Pensar en libertad -aun en los marcos que imponen los dogmas políticos o religiosos- es su mandato final. Es la tarea que emprenden los precursores aun a costa de ser lapidados. Anguita fue y es uno de esos elegidos.

En un extenso y jugoso reportaje fue preguntado sobre el poder transformador de la escuela. Su respuesta fue directa, concluyente. Nos increpó como sociedad y dijo: 

“Yo quisiera acabar con un mito que compañeros y autores, bien intencionados sin duda, plantean de que la escuela va a cambiar la sociedad. Mentiras. Radicalmente es una mentira. La escuela es el reflejo de la sociedad. ¿Por qué? Hasta ahora es la evasiva del discurso oficial cualquiera sea el gobierno o del conjunto de la sociedad.
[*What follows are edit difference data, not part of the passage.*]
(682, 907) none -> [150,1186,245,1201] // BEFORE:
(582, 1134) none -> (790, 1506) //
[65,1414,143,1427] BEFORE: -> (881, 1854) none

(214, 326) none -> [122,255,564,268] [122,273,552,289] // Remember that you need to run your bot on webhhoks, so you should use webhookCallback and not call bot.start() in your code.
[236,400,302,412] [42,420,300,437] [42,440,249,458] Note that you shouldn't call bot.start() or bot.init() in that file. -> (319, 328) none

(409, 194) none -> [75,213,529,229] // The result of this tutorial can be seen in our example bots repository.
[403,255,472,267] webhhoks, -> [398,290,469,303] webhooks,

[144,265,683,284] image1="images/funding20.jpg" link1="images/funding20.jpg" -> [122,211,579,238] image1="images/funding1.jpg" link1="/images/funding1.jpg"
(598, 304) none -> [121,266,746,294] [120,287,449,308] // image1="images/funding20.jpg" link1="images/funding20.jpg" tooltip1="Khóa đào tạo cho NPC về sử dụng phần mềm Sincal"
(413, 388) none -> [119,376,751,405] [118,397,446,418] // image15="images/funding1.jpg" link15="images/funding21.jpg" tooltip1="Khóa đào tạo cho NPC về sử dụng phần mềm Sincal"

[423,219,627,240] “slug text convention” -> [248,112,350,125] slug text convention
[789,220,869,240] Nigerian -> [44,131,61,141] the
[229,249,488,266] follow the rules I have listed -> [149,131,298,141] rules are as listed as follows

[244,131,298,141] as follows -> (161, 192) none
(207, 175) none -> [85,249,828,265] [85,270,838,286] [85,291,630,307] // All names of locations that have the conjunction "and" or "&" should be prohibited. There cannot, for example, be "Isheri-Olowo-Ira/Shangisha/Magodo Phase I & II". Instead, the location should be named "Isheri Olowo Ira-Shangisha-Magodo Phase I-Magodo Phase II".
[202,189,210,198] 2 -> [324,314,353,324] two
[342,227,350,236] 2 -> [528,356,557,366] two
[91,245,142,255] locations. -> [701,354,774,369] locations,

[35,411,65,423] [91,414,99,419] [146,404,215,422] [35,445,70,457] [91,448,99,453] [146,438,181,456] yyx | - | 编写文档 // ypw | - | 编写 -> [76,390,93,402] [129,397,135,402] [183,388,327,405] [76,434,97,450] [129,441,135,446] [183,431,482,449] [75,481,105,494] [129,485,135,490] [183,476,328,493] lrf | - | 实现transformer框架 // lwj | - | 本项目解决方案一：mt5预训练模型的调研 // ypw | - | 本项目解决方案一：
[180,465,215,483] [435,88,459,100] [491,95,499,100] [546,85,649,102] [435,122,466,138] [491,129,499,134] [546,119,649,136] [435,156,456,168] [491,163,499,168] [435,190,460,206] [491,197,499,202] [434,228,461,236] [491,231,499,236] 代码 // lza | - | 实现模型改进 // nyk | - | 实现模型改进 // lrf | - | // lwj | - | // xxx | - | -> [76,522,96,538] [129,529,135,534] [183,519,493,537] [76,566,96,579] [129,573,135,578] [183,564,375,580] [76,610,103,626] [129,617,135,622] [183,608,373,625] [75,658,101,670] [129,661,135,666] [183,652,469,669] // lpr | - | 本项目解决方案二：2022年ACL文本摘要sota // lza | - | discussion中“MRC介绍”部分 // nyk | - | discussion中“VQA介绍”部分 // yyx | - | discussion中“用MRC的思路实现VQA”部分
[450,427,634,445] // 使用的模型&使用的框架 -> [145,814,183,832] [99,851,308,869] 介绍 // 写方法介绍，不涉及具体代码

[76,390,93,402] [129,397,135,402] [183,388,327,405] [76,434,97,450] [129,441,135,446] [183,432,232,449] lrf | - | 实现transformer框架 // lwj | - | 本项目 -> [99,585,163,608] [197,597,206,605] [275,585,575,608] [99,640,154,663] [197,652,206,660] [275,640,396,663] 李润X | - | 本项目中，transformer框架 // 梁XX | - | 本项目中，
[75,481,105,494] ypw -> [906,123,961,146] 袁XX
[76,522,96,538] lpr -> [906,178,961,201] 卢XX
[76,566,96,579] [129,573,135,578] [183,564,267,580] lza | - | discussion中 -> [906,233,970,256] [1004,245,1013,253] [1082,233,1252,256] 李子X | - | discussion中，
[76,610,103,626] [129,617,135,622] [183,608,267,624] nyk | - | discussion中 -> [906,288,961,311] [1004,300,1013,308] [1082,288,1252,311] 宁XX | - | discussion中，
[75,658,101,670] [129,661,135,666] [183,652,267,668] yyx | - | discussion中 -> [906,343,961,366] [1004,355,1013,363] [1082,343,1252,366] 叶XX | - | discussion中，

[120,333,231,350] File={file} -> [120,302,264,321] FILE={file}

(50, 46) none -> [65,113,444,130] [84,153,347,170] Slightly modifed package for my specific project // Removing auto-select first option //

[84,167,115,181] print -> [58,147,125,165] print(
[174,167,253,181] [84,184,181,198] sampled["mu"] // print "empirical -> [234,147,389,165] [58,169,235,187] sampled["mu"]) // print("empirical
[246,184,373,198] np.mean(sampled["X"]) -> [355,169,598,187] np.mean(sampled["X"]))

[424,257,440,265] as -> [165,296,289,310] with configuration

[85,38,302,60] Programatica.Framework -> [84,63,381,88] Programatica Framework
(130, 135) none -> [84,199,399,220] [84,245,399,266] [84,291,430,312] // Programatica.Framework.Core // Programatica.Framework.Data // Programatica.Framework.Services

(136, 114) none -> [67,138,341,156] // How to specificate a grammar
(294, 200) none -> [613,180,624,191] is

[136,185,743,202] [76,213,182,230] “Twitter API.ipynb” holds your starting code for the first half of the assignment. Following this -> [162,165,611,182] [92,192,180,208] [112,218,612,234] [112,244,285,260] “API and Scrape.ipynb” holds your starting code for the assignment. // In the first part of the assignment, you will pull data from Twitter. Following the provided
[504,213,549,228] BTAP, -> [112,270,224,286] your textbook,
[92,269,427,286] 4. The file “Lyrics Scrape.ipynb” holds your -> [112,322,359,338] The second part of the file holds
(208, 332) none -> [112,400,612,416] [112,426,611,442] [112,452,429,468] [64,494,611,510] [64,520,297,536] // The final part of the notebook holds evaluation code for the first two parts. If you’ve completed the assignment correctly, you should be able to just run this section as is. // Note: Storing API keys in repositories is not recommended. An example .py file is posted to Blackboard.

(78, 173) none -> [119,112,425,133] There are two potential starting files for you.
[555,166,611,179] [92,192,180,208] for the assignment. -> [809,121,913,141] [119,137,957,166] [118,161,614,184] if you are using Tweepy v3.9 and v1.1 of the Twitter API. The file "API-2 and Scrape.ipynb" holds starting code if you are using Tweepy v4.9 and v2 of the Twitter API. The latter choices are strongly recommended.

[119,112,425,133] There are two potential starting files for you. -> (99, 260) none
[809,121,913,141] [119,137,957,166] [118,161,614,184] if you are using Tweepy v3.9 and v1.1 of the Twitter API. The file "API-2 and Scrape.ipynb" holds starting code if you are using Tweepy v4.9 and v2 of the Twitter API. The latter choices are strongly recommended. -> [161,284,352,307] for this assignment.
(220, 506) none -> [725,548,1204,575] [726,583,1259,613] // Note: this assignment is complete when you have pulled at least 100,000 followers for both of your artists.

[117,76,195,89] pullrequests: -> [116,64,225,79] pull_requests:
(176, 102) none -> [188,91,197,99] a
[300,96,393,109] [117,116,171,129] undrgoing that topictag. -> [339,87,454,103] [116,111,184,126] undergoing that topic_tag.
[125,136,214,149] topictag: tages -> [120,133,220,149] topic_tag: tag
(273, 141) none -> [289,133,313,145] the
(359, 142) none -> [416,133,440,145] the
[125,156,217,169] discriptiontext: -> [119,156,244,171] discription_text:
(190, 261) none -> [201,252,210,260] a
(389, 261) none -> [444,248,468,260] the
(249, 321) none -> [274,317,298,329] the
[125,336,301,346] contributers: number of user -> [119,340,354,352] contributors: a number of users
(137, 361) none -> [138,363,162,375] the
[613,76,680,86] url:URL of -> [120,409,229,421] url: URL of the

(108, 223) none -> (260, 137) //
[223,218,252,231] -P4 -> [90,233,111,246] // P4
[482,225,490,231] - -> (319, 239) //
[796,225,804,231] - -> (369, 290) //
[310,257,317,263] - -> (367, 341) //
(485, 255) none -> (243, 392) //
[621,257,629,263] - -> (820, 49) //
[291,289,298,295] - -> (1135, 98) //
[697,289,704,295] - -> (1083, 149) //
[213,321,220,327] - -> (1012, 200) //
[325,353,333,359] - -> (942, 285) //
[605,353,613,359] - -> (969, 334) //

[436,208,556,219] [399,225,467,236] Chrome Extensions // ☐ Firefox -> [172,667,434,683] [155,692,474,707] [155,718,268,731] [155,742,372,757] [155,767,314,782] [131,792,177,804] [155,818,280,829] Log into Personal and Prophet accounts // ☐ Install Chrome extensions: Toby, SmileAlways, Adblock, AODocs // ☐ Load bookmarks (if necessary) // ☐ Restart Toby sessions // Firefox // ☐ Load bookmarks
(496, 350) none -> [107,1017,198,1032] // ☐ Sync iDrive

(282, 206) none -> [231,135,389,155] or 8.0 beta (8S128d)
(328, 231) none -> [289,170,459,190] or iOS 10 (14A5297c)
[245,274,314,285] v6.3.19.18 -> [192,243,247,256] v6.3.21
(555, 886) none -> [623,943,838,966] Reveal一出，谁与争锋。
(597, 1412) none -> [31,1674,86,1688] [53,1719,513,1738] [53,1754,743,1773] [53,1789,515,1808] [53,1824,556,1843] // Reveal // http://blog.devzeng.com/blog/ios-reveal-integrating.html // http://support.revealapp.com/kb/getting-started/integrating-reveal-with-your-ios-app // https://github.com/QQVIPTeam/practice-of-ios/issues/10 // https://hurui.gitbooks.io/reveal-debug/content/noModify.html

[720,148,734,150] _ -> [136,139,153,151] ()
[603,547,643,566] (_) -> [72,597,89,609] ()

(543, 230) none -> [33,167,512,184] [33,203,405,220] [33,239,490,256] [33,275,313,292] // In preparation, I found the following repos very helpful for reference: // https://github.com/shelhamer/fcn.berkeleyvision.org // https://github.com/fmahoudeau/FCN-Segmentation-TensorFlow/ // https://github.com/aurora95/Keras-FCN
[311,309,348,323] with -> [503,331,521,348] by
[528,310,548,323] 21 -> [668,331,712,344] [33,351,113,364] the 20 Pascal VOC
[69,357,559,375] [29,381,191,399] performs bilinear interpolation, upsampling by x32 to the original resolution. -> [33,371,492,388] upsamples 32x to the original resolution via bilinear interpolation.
Hay que volver a la escuela para crear el Hombre Nuevo. Si lo creéis es mentira. Y, si no, estáis montando la excusa para evadir y no enfrentar los problemas. La escuela es hija de la sociedad y esta sociedad tiene la escuela que ha ido creando. Una sociedad que no piensa. Que está metida en el ordenador. Que no quiere pensar porque le duele la cabeza. 

La cabeza que la gente joven -no toda- se ha metido en ese escapismo falsamente hedonista del botellón que es la estupidez mayor que yo he visto en mi vida porque no he visto caso más gregario, más dócil, más amaestrado que conozco. Finalmente los muchachos dicen ellos son rebeldes. ¿Rebeldes de qué? Rebeldes sin causa. Si llevan los pantalones que les impone una marca específica. Oyen la música que les meten los programas de radio. Son una manada de borreguitos que creen que son rebeldes”. 

Julio Anguita, a pesar de su condición de comunista, fue la quintaesencia del librepensador. Sostiene en sus memorias que nadie puede encerrarse a soñar con una sociedad sin clases y no hacer nada para cambiar la realidad. “Eso es ser un imbécil. Frente a eso es necesario, como dice el propio Manifiesto Comunista de Marx y Engels, que los comunistas en cada momento, en cada lucha específica, por pequeña que sea, tengan en mente el objetivo final, el punto de referencia. Lo traduzco a la cultura agraria de mi tierra: el labrador que está haciendo los surcos tiene que mirar a dónde va con el arado porque si no el surco se le va. Tiene que trazar con cuidado la besana, es decir la línea matriz de la cual surgen otras. Construir implica, no proclamar lo que uno es, sino juntarse con otros que son distintos para ponerse a ello”.

Julio querido, mi amado maestro, siempre estarás en mi memoria y en mi compromiso. Hasta la victoria siempre.